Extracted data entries
....
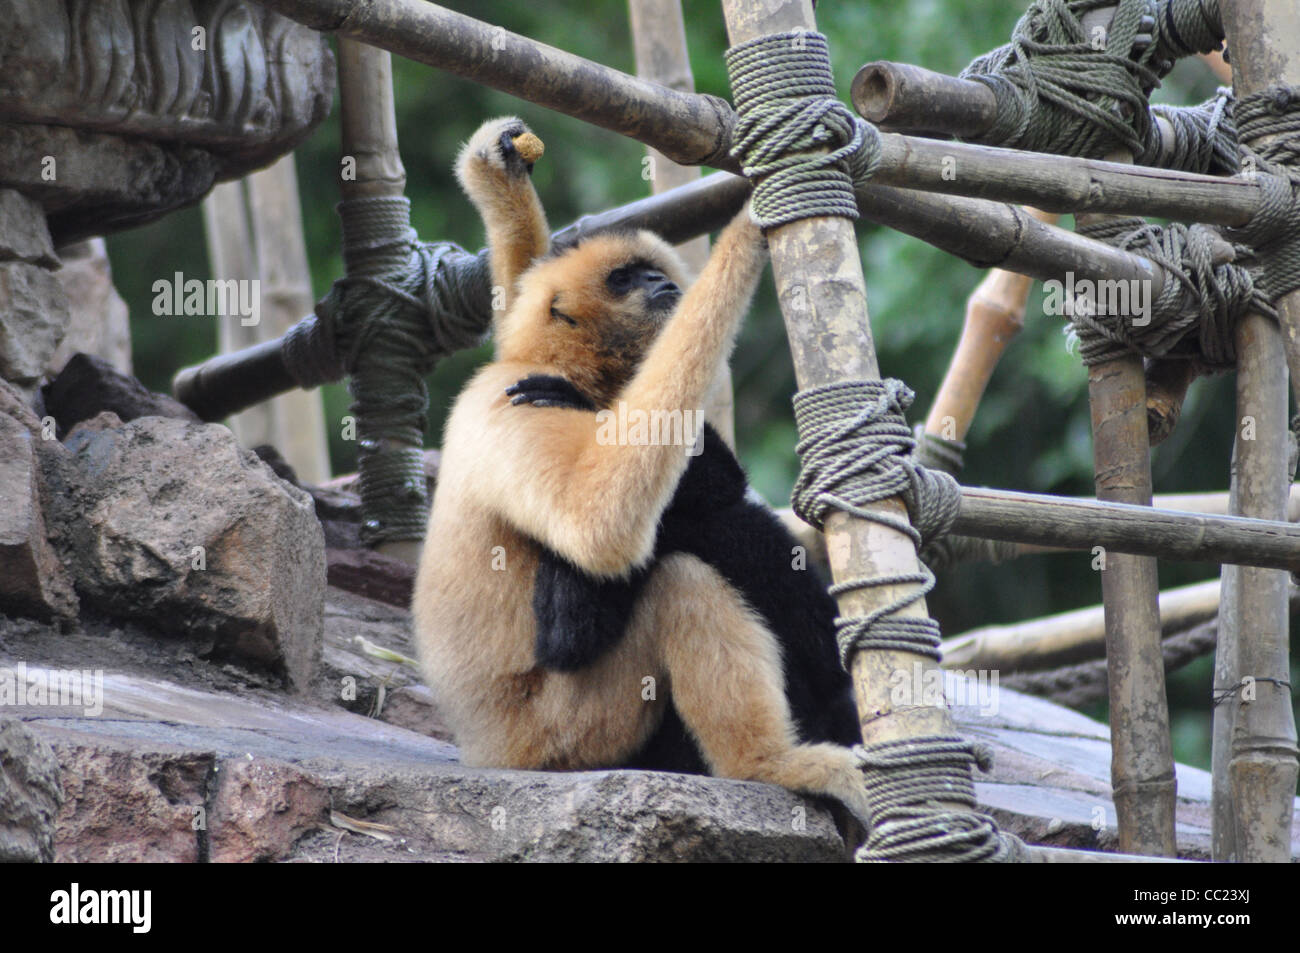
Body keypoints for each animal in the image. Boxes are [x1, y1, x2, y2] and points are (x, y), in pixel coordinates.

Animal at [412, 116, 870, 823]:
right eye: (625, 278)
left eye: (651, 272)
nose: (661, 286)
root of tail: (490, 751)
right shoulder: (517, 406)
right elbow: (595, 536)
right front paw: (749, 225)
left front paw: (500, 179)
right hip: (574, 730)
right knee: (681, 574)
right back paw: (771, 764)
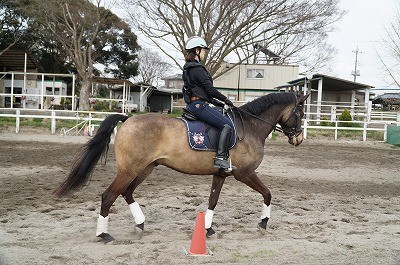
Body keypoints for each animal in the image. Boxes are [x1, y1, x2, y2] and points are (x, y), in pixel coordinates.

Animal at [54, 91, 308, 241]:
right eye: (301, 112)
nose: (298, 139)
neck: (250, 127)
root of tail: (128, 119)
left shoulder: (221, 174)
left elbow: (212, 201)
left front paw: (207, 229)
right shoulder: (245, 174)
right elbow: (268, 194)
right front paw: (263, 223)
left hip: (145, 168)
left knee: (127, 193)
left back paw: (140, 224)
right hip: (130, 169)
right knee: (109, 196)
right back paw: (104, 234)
....
◆ **Your objective**
Now transcribe the lines above exactly, starting at the line containing "left eye: (651, 272)" and ending at the line containing "neck: (250, 127)", both lines included, pictures excluded.

◆ **Answer for the task**
left eye: (651, 272)
nose: (661, 286)
root of tail: (490, 751)
right shoulder: (517, 406)
right elbow: (595, 536)
right front paw: (749, 225)
left front paw: (500, 179)
right hip: (574, 730)
right knee: (681, 574)
right back paw: (771, 764)
Body keypoints for each animal in the image. Boxes are [x1, y1, x2, y2] and points are (x, y), in pixel coordinates.

Animal at [54, 91, 308, 241]:
right eye: (301, 112)
nose: (298, 139)
neck: (250, 127)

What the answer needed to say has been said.